(SELECTED TEXT Opens)
Specific protease mutation patterns are associated with oropharyngeal candidiasis in a New Orleans patient cohort of HIV-infected individuals|
Peter J. Hickman1 Robertino M. Mera; Janet E. Leigh; Paul L. Fidel Jr.; Allen R. Mock; William R. Gallaher & Ronald B. Luftig
HIV-1 protease gene sequences were obtained from peripheral blood, saliva or oral tissues of 35 HIV+ patients using nested amplification and manual sequencing of PCR products. Of the 35 HIV+ patients 9 had clinical oropharyngeal candidiasis (OPC) while 26 did not, and only 4 patients were on protease inhibitor (PI) therapy. These patients were collected prior to major use of HAART therapy in New Orleans, Louisiana. Analysis of 172 amino acid sequences revealed unique patterns of mutation that were in most cases independent of the type of cell from which DNA was isolated and were, instead, primarily dependent on the individual patient. Principal component analysis indicated that approximately 50% of the variance of the amino acid replacements could be explained by patterns of change seen in only five patients. Significantly, 4 of these 5 patients were OPC+ indicating that patients with OPC are more likely to express a principal mutation pattern than patients without OPC (p = 0.002, Chi square). Dendrograms revealed that these five patients clustered separately from each other and from HIV-1LAI suggesting that principal mutation patterns as well as OPC are independent of viral evolution. In conclusion, prior to widespread use of PI therapy to combat HIV-1, patients with OPC exhibited unique patterns of amino acid replacements within the HIV-1 protease.
(SELECTED TEXT Closes)
(DATA FOR REVIEW Opens)
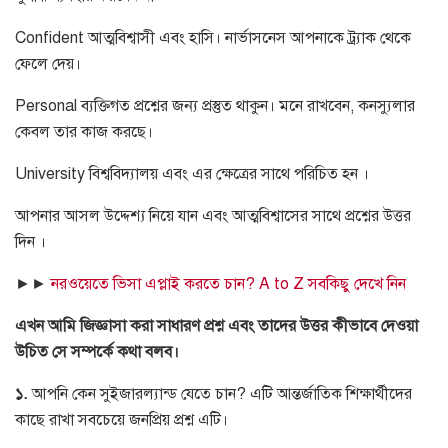
Confident
আত্মবিশ্বাসী এবং হাসি। নার্ভাসনেস আপনাকে ট্র্যাক থেকে
ফেলে দেয়।
Personal
ব্যক্তিগত প্রশ্নের জন্য প্রস্তুত থাকুন। মনে রাখবেন
,
কনস্যুলার
কেবল তার কাজ করছে।
University
বিশ্ববিদ্যালয় এবং এর ক্ষেত্রের সাথে পরিচিত হন ।
আপনার আসল উদ্দেশ্য নিয়ে যান এবং আত্মবিশ্বাসের সাথে প্রশ্নের উত্তর
দিন ।
►►
নরওয়েতে ভিসা এপ্লাই করতে চান? A to Z সবকিছু দেখে নিন
এখন
আমি
জিজ্ঞাসা
করা
সাধারণ
প্রশ্ন
এবং
তাদের
উত্তর
কীভাবে
দেওয়া
উচিত
সে
সম্পর্কে
কথা
বলব।
১.
আপনি কেন সুইজারল্যান্ড যেতে চান
?
এটি আন্তর্জাতিক শিক্ষার্থীদের
কাছে রাখা সবচেয়ে জনপ্রিয় প্রশ্ন এটি।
(DATA FOR REVIEW Closes)
INSTRUCTIONS TO FOLLOW ▸
In the abstract on HIV-1 protease mutation patterns, how many of the 35 HIV+ patients had clinical oropharyngeal candidiasis? The records are not needed here.

SOLUTION TO THE PROBLEM ▸
Nine of the 35 patients had clinical oropharyngeal candidiasis.